20 Febbraio 2015
La francese segregata all’Ortobene: «Era in pessime condizioni»
In aula il perito ha spiegato come aveva trovato la donna: «Stava male sia dal punto di vista fisico sia psichiatrico»
di Kety Sanna
NUORO. È stata un’udienza veloce quella che si è tenuta ieri mattina davanti al giudice monocratico Mariano Arca che vede sul banco degli imputati un medico francese, esponente di Scientology, accusato, insieme ad altre tre persone di aver sequestrato una donna in una casa del monte Ortobene.

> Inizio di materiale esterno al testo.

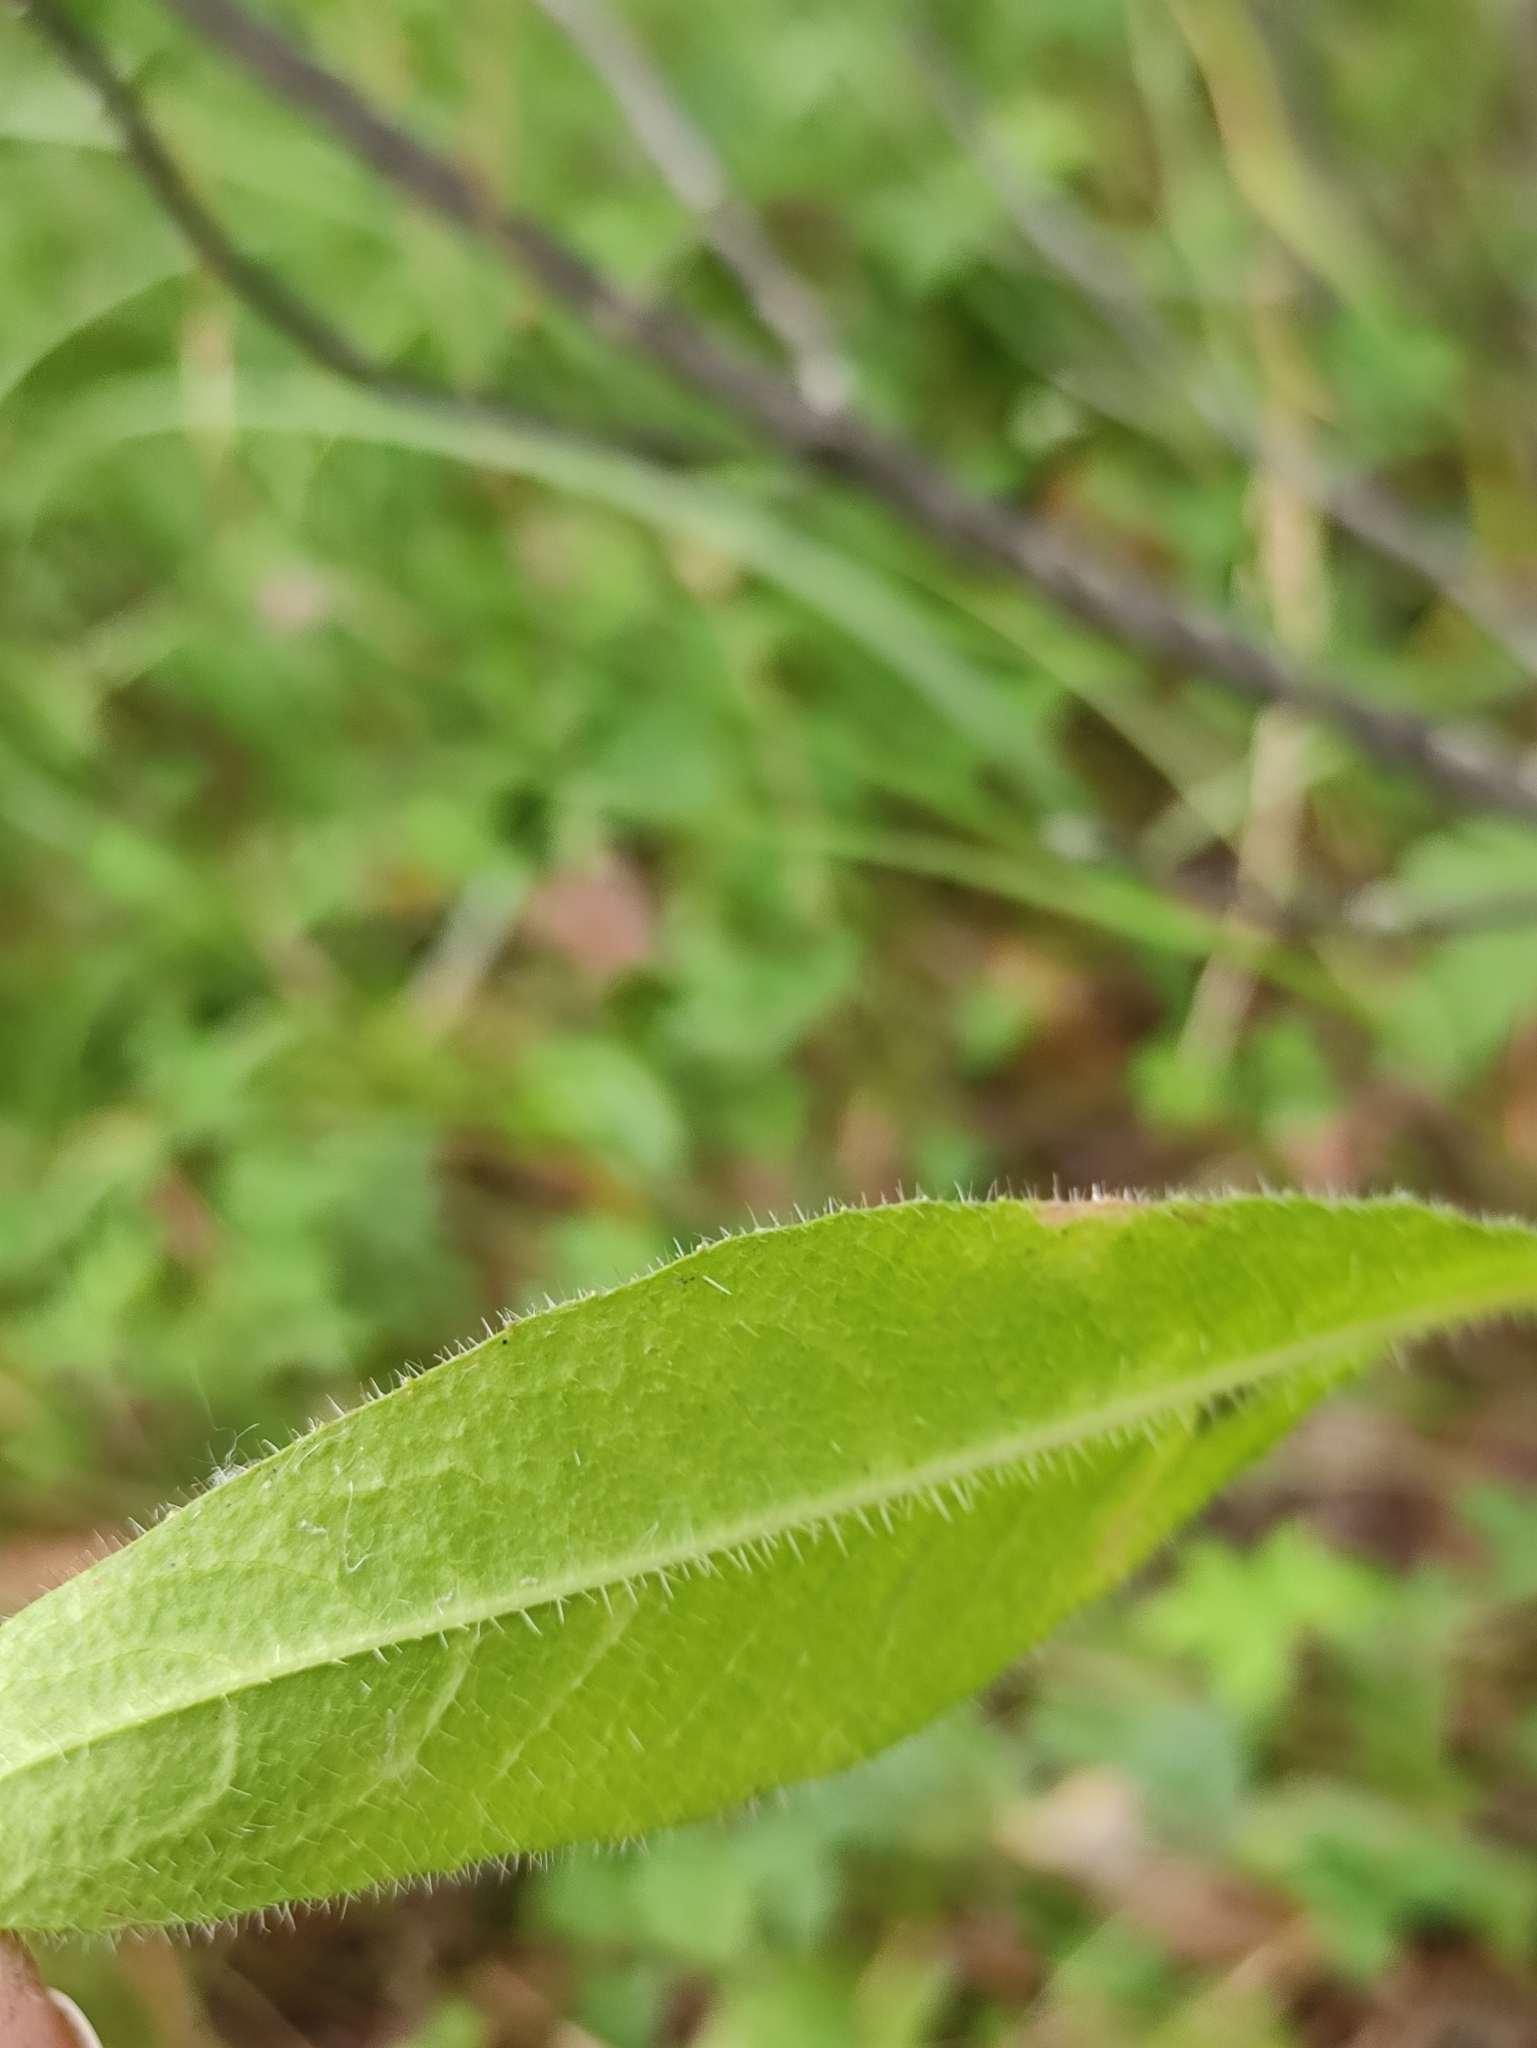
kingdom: Plantae
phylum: Tracheophyta
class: Magnoliopsida
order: Asterales
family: Asteraceae
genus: Picris
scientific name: Picris davurica
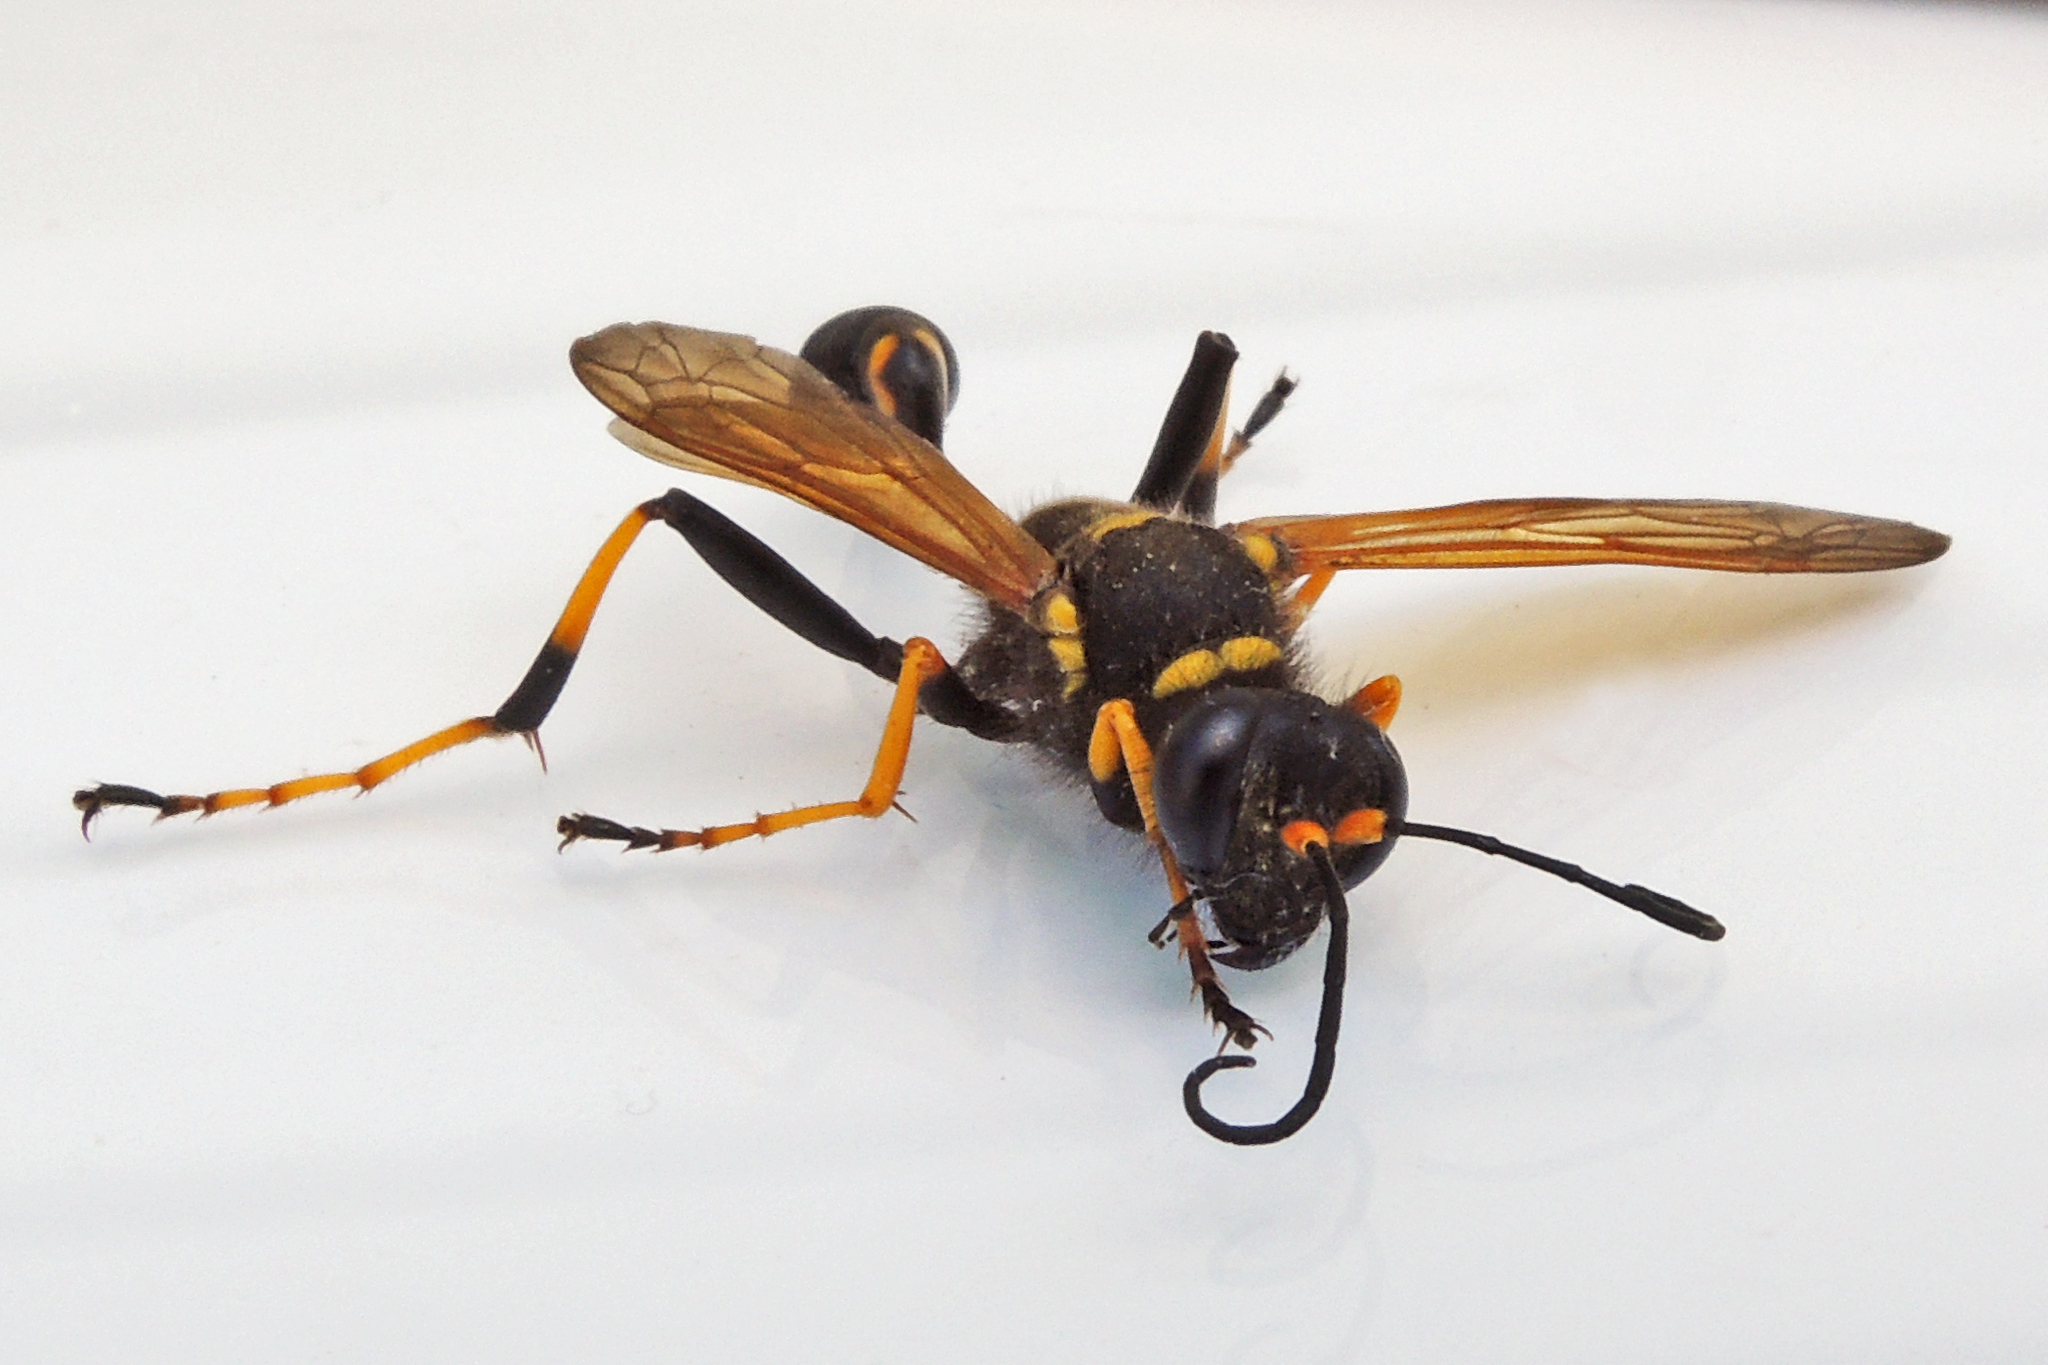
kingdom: Animalia
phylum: Arthropoda
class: Insecta
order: Hymenoptera
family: Sphecidae
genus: Sceliphron
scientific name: Sceliphron caementarium
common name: Mud dauber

Una vicenda che risale al gennaio del 2008, quando la polizia scoprì una “casa prigione” a qualche chilometro dalla città, in cui Martine Boublil, 51 anni, origine tunisina ma di nazionalità francese, ex adepta di Scientology, veniva tenuta segregata in condizioni di assoluta precarietà igienica.
Responsabile, secondo l’accusa (pubblico ministero Andrea Schirra), sarebbe il fratello della vittima, Claude Boublil (difeso dall’avvocato Pasquale Ramazzotti) e altre tre persone che il medico affermava aver incaricato per prendersi cura della donna: Marie Claude Decouduh, cittadina francese di 46 anni, Rachid Hassereldith Kabbara e Juline Quyrou, di 21 anni, difesi dagli avvocati Antonio Careddu e il collega Pilerio Plastina (del foro di Milano). Martine Boublil era stata trovata rinchiusa in una villetta, denutrita in una stanza piena di rifiuti.
Ieri in aula la deposizione del medico legale Vindice Mingioni, consulente del pubblico ministero e unico teste dell’udienza, che ha descritto le condizioni in cui trovò la donna una volta che venne trasportata in ospedale.
«Quando visitai la signora in una stanza del Pronto soccorso – ha sottolineato – era già stata lavata ma le sue condizioni erano a dir poco disastrose, sia dal punto di vista fisico che psichiatrico. Chiedeva in continuazione cibo e bevande».
Secondo la ricostruzione fatta dalla polizia, e confermata poi anche dal fratello, la signora Boublil era arrivata a Nuoro verso la fine del mese di dicembre 2007.
Il medico aveva sostenuto che la sorella, che soffriva di gravi patologie psichiatrice, era stata condotta in città per aver la possibilità di essere meglio sorvegliata. Da qui la tesi dei difensori del dottor Boublil e dei presunti “carcerieri” atta a dimostrare che la condotta degli imputati non poteva essere riconducibile al sequestro di persona.